Could you transcribe every line of the entries below word for word, leaving out the pictures?

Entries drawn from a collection
■ ■ ■ ■ ■ ■ ■
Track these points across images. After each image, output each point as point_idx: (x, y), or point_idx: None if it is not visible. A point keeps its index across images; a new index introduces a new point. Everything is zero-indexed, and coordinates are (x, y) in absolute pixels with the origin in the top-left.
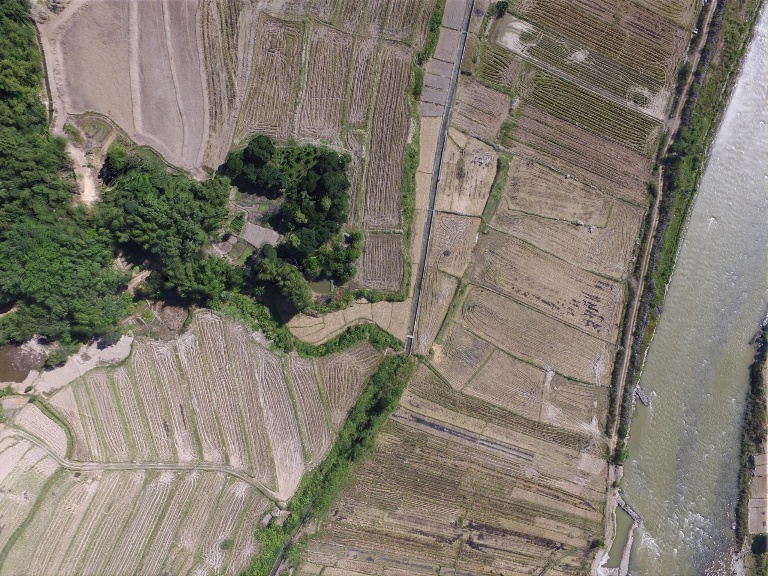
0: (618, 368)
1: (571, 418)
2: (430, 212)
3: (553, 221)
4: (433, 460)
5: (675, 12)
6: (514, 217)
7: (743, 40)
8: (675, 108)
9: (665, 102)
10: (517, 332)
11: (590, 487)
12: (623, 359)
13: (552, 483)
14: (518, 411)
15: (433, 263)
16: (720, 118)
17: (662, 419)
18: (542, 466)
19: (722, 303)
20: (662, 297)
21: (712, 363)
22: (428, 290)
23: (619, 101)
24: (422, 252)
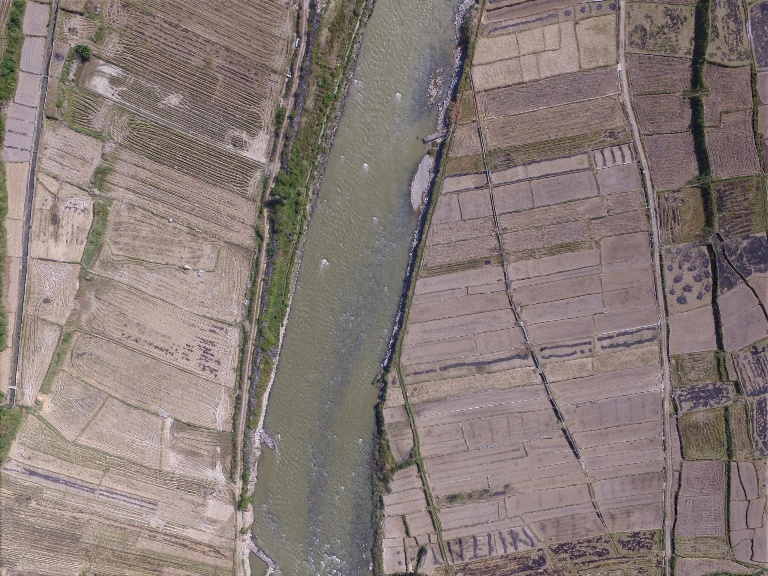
0: (236, 413)
1: (194, 465)
2: (25, 259)
3: (160, 266)
4: (51, 513)
5: (266, 56)
6: (119, 262)
7: (337, 84)
8: (274, 151)
9: (265, 145)
10: (131, 379)
11: (219, 534)
12: (241, 403)
13: (179, 532)
14: (137, 460)
15: (33, 311)
16: (323, 160)
17: (289, 462)
18: (167, 515)
19: (341, 344)
20: (276, 340)
21: (336, 404)
22: (30, 339)
23: (218, 144)
24: (19, 300)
■ ■ ■ ■ ■ ■ ■
OUTPUT OF THE TASK
Track these points across images. After each image, output each point as point_idx: (x, y), or point_idx: None if it is not visible. A point keeps its index across images; a new index introduces a new point. Everything is zero-indexed, and coordinates are (x, y) in absolute pixels with the origin in the top-left.
0: (618, 368)
1: (571, 418)
2: (430, 212)
3: (553, 221)
4: (433, 460)
5: (675, 12)
6: (514, 217)
7: (743, 40)
8: (675, 108)
9: (665, 102)
10: (517, 332)
11: (590, 487)
12: (623, 359)
13: (552, 483)
14: (518, 411)
15: (433, 263)
16: (720, 118)
17: (662, 419)
18: (542, 466)
19: (722, 303)
20: (662, 297)
21: (712, 363)
22: (428, 290)
23: (619, 101)
24: (422, 252)
0: (236, 413)
1: (194, 465)
2: (25, 259)
3: (160, 266)
4: (51, 513)
5: (266, 56)
6: (119, 262)
7: (337, 84)
8: (274, 151)
9: (265, 145)
10: (131, 379)
11: (219, 534)
12: (241, 403)
13: (179, 532)
14: (137, 460)
15: (33, 311)
16: (323, 160)
17: (289, 462)
18: (167, 515)
19: (341, 344)
20: (276, 340)
21: (336, 404)
22: (30, 339)
23: (218, 144)
24: (19, 300)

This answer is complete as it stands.